TESTO DI STUDIO:
☆ ☆ ☆

La Commissione di Bruxelles il 17 marzo 2021 ha presentato una proposta all'europarlamento e i deputati hanno deciso di darle seguito con procedura d'urgenza. Il "pass" si rivolgerà non solo a chi si sposta per turismo ma anche a chi lo fa per motivi di lavoro, studio, ricongiungimento con i familiari, ed attesterà l'avvenuta vaccinazione Covid-19, eventuali pregresse infezioni od un risultato negativo recente del test. Sul "pass" si punta per rilanciare il turismo in Ue, che in certe aree di Grecia, Italia e Spagna supera il 30% del prodotto interno lordo e oggi vede a rischio 6 dei 27 milioni di posti di lavoro. Dall'altra parte chi viaggia - spiegano gli eurodeputati - chiede "un turismo sicuro, pulito e più sostenibile" sicché, accanto al certificato, l'Ue punta ad introdurre un sigillo di certificazione igienica attestante il rispetto di norme igieniche minime per prevenzione e controllo del virus. In questi giorni il Parlamento europeo è ai preliminari dei negoziati con il Consiglio, espressione dei governi degli Stati membri.

☆ ☆ ☆

Record di origine:
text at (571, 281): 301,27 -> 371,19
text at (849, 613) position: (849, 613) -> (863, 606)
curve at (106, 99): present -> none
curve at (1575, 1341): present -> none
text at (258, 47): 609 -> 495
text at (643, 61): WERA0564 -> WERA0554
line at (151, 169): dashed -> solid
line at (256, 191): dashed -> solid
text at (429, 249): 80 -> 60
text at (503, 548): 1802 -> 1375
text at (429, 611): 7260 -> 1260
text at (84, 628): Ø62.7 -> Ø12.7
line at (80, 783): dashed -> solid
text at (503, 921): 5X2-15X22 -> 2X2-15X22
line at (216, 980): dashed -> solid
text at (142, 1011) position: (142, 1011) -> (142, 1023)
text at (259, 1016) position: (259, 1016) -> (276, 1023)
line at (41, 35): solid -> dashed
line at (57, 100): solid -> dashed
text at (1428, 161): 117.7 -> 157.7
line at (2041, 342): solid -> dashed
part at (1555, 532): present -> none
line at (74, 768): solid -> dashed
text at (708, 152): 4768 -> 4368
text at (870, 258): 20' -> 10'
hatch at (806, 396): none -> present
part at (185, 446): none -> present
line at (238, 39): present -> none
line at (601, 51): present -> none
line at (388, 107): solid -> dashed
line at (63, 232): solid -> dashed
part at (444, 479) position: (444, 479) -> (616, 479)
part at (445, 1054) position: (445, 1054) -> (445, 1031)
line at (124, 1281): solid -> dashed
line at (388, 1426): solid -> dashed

☆ ☆ ☆

Stabilisca se ciascuna delle seguenti affermazioni concorda con il testo sul pass europeo, rispondendo sì o no e citando testualmente le parole decisive: (a) la proposta della Commissione è stata presentata il 17 marzo 2021; (b) il pass riguarda soltanto chi viaggia per turismo; (c) il Parlamento europeo ha già concluso i negoziati con il Consiglio.

(a) Sì: «La Commissione di Bruxelles il 17 marzo 2021 ha presentato una proposta all'europarlamento».
(b) No: «si rivolgerà non solo a chi si sposta per turismo ma anche a chi lo fa per motivi di lavoro, studio, ricongiungimento con i familiari».
(c) No: «il Parlamento europeo è ai preliminari dei negoziati con il Consiglio».